Metabolic regulation is governed by two fundamental principles: enzyme kinetics and chemical thermodynamics. These principles play distinct yet complementary roles, thermodynamics determines the energetic favorability of reactions, while kinetics governs the rates at which these reactions proceed. Glycolysis serves as a classical model for understanding these regulatory mechanisms. However, the interaction between enzyme kinetics and thermodynamics within the glycolytic pathway, specifically, the relationship among glycolytic flux, the rate of each enzymatic step, intermediate concentrations, and the Gibbs free energy changes of individual reactions, has long been overlooked. In this study, I propose a principle of kinetic-thermodynamic coupling in the glycolytic pathway.
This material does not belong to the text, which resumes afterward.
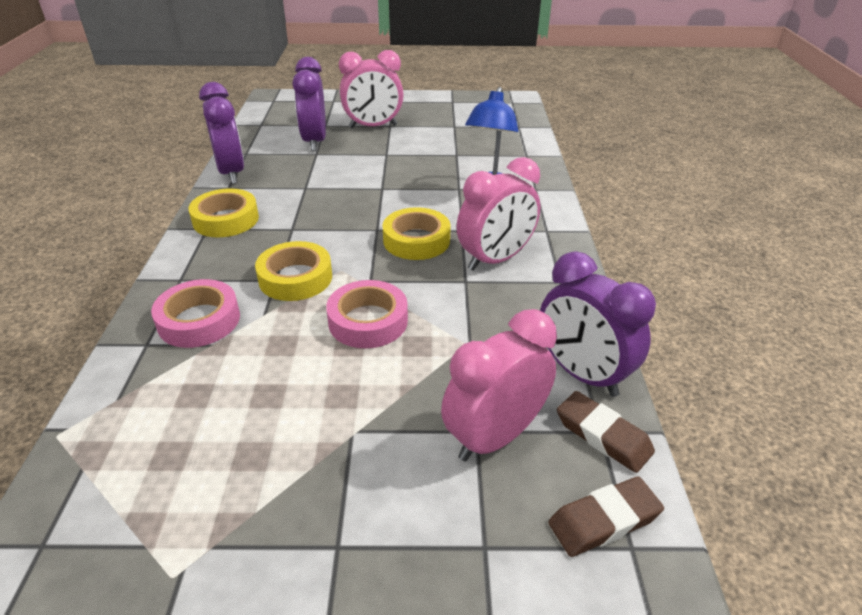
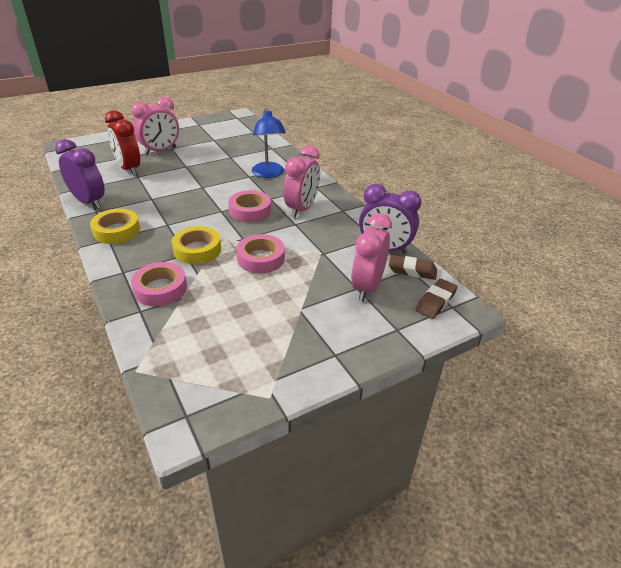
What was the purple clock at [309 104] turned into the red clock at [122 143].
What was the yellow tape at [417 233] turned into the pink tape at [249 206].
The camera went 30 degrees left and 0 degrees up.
This principle explains how the rates of individual steps, the concentrations of intermediates, and the Gibbs free energy changes are coordinated such that the flux through each step remains equal and constant, while preserving the steady-state distribution of intermediate concentration. To demonstrate its utility, the principle is applied to the regulation of glycolysis by PKM2. In this context, it offers a precise framework for understanding how PKM2 activity, intermediate concentrations, and Gibbs free energy values are intricately coordinated during transitions between steady states. Based on this framework, mathematical expressions are derived for association of PKM2 activity with thermodynamic properties of glycolytic pathway, for PKM2 flux control and concentration control coefficients, and for the total mass transfer, duration, and average rate during transitions between steady states. This kinetic-thermodynamic model offers a novel biochemical perspective that fills a critical gap in our understanding of glycolysis and its regulation.